Pulsed ultraviolet lasers coupled into a microscope can be used for micromanipulation of cells and subcellular structures. In addition, continuous infrared lasers can be used as ultrafine optical tweezers (or synonymously: optical trap). The pulsed UV lasers (for example excimer lasers or nitrogen lasers) can be used as optical scalpels for the preparation of protoplasts from plant root hairs. The precise microdissection of chromosomes with the laser microbeam provides access to chromosome segments where a specific gene is supported to be localized. From such segments, specific DNA libraries can be prepared for the search after such genes or markers in their environment. With the optical trap contact between effector cells of the immune system and their target cells can be established in a very simple and gentle way. The kinetics of the attack of a natural killer on an erythroleukemia cell can be studied from the first seconds after contact. Isolated plant cells as well as cells in a plant embryo tissue can be perforated and DNA or fluorescent molecules can be injected.

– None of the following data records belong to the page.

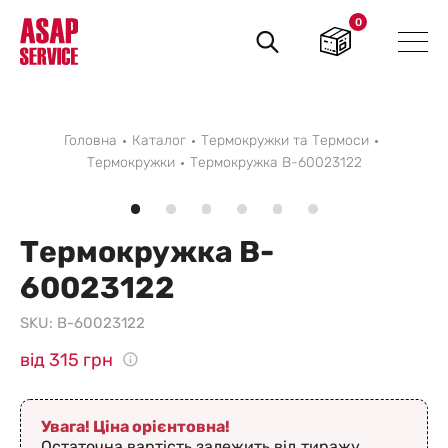
0
Пошук
товарів
Головна
Каталог
Термокружки та Термоси
Термокружки
Термокружка B-60023122
Термокружка B-
60023122
SKU:
B-60023122
від 315 грн
Увага! Ціна орієнтовна!
Остаточна вартість залежить від тиражу,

From the temperature dependence of laser induced membrane lesions one can obtain predictions on laser induced cell fusion, which can be performed at slightly modified irradiation conditions under total microscopic control. Since focusing into the depth of a cell with an accuracy of better than a micrometer is possible, one can work on subcellular structures in the interior of a cell without opening it. For example, in rapeseed protoplasts subcellular structures such as mitochondria or chloroplasts can be perforated or moved out of their original position. Interestingly, such structures find their way back into the original position after the laser is switched off. From their speed one can obtain estimates on intracellular viscoelasticity.